→ **Task statement**
Go through the data and copy each line where the word "balance" shows up.

━━━━

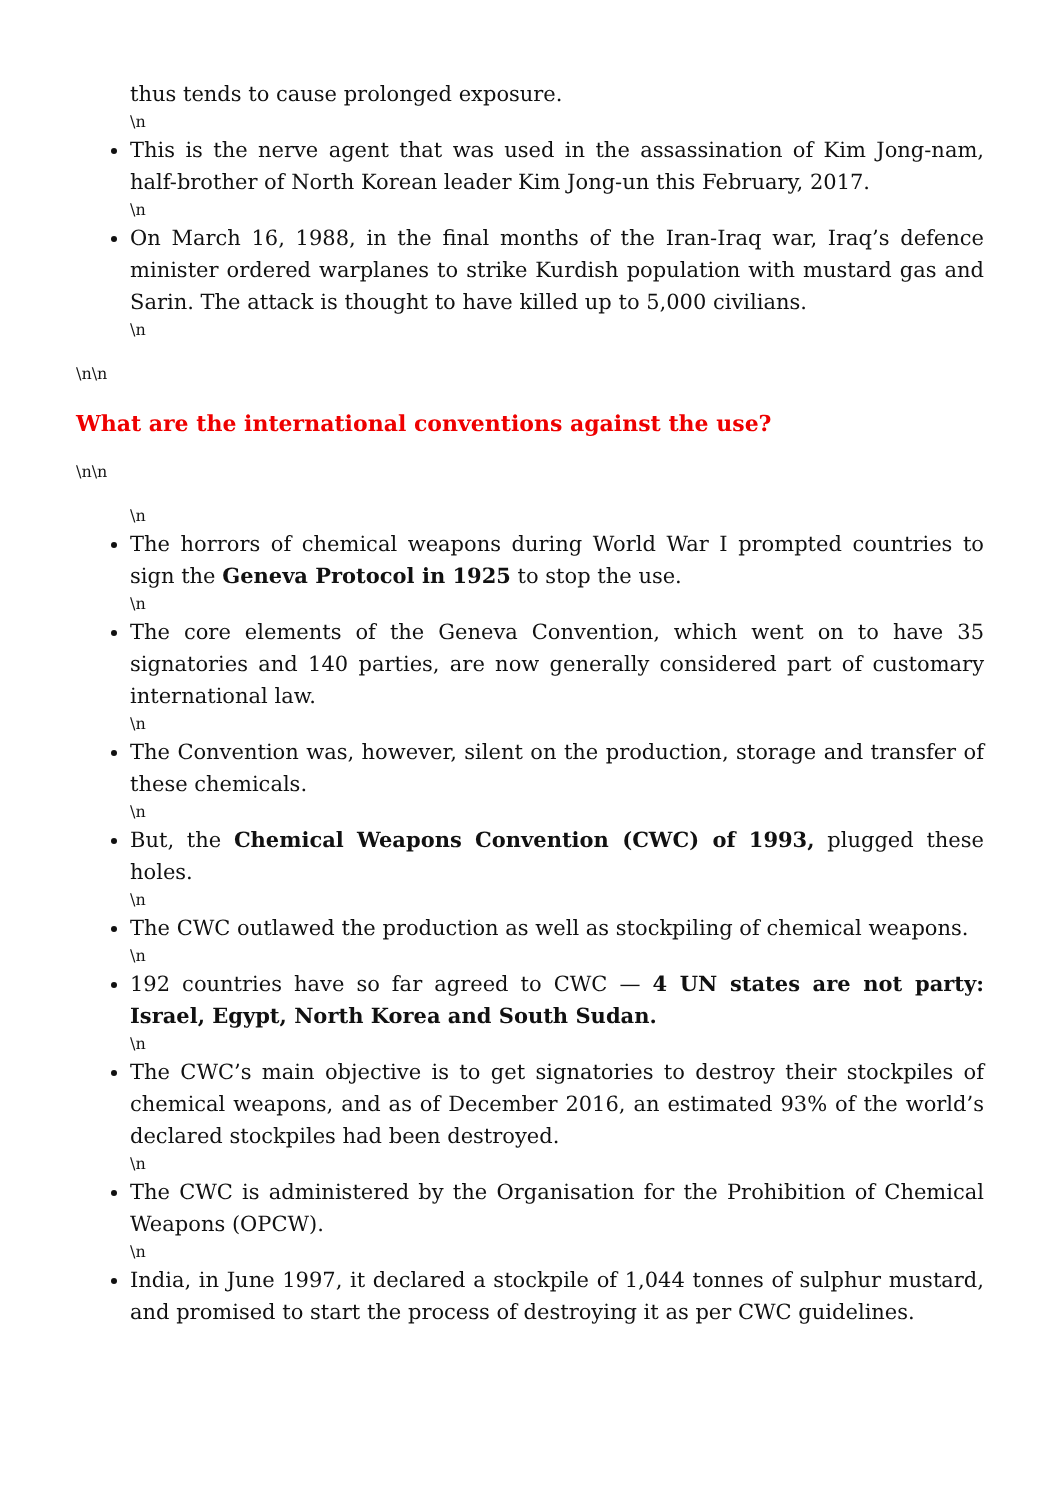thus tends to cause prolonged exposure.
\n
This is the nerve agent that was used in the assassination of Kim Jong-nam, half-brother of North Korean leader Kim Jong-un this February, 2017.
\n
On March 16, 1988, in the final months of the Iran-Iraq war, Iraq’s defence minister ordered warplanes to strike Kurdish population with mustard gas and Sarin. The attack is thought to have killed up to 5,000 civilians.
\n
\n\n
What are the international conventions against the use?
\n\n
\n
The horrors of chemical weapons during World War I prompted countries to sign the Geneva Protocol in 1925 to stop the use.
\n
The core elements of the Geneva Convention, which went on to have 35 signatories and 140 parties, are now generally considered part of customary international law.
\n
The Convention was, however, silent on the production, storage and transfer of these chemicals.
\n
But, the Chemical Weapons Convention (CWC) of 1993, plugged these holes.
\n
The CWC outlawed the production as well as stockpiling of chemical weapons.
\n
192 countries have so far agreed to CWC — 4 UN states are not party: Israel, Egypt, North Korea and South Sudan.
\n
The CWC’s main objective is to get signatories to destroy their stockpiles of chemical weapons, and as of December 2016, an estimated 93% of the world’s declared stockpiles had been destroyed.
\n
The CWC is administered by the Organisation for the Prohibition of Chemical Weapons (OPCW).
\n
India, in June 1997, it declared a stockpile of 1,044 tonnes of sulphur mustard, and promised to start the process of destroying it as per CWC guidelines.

━━━━

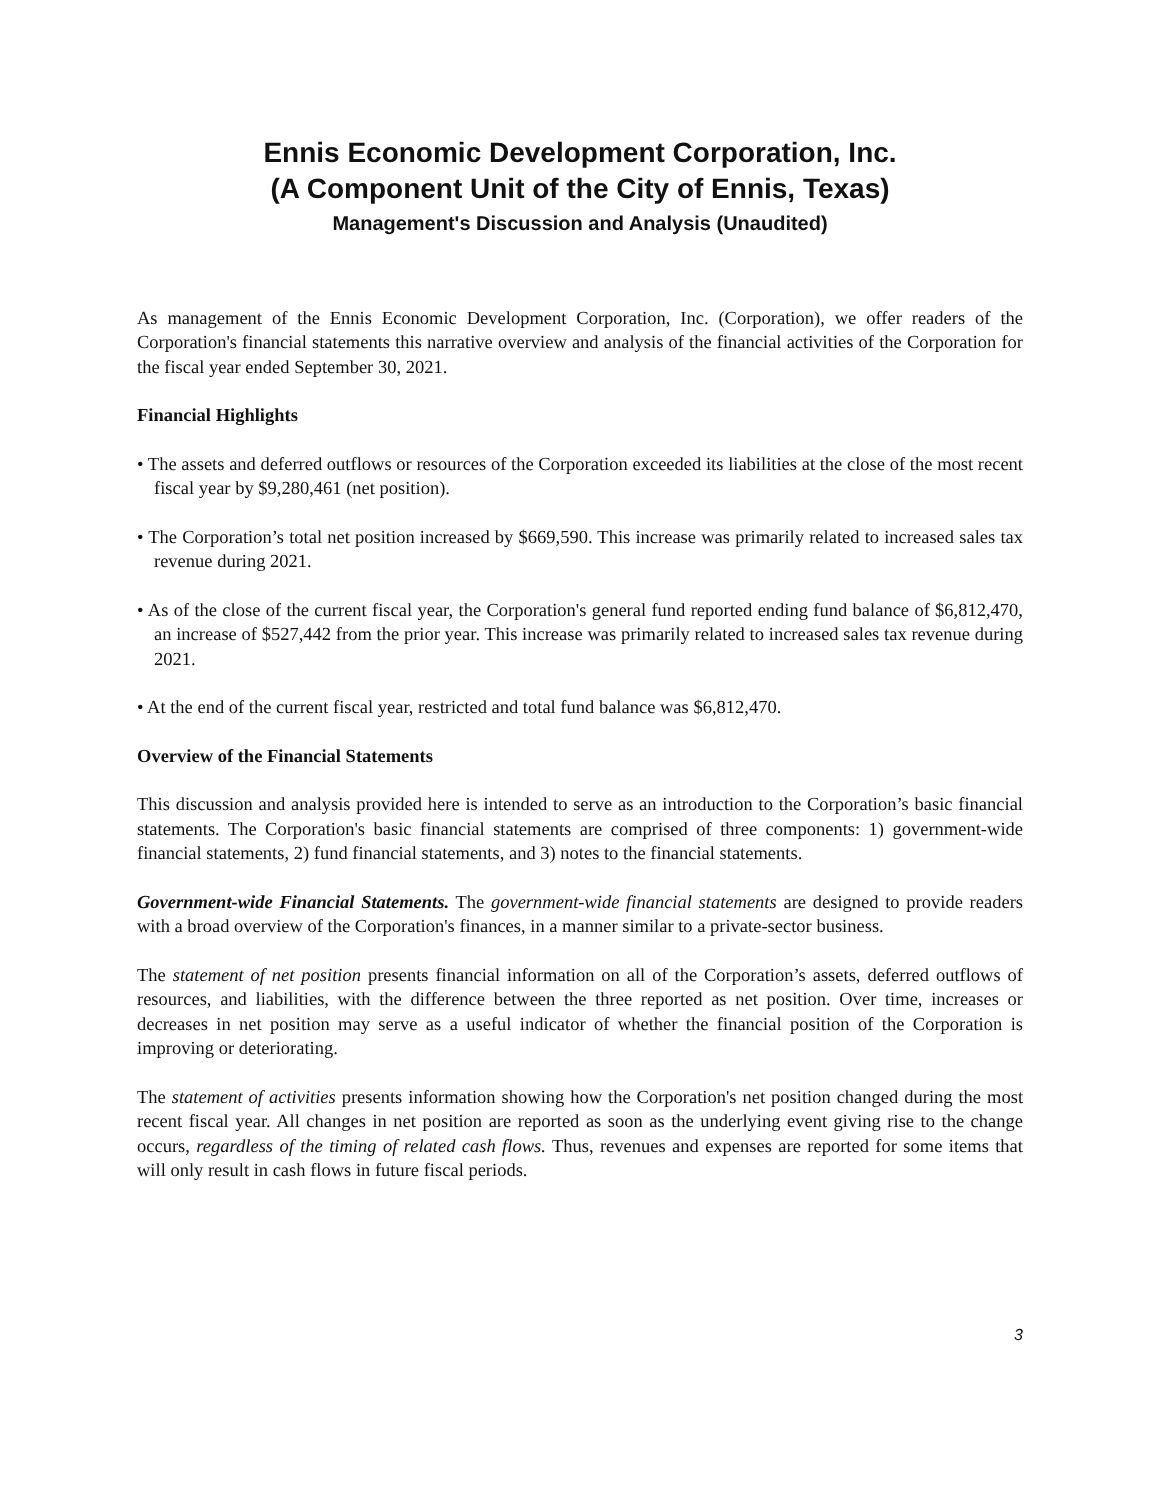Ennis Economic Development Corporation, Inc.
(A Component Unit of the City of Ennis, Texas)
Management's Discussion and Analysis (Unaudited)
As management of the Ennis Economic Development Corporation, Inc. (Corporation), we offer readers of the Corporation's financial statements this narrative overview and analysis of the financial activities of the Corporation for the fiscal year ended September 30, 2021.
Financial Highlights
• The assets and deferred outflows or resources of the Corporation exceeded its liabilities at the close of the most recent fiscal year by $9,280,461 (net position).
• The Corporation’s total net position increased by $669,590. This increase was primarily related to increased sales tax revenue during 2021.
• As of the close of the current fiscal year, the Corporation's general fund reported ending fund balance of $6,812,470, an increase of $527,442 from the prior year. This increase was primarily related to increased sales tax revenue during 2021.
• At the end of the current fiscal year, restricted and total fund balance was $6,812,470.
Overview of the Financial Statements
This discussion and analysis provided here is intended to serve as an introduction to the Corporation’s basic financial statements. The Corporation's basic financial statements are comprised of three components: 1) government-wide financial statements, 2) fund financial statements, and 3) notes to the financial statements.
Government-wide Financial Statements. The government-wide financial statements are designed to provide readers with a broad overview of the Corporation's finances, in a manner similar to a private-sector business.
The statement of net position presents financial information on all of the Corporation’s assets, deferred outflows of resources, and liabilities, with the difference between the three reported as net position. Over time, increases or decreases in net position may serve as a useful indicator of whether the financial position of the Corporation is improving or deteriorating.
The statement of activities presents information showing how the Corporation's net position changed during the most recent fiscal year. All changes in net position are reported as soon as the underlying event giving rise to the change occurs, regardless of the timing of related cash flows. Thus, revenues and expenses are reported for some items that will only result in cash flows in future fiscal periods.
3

━━━━

→ **Completed task**
• As of the close of the current fiscal year, the Corporation's general fund reported ending fund balance of $6,812,470, an increase of $527,442 from the prior year. This increase was primarily related to increased sales tax revenue during 2021.
• At the end of the current fiscal year, restricted and total fund balance was $6,812,470.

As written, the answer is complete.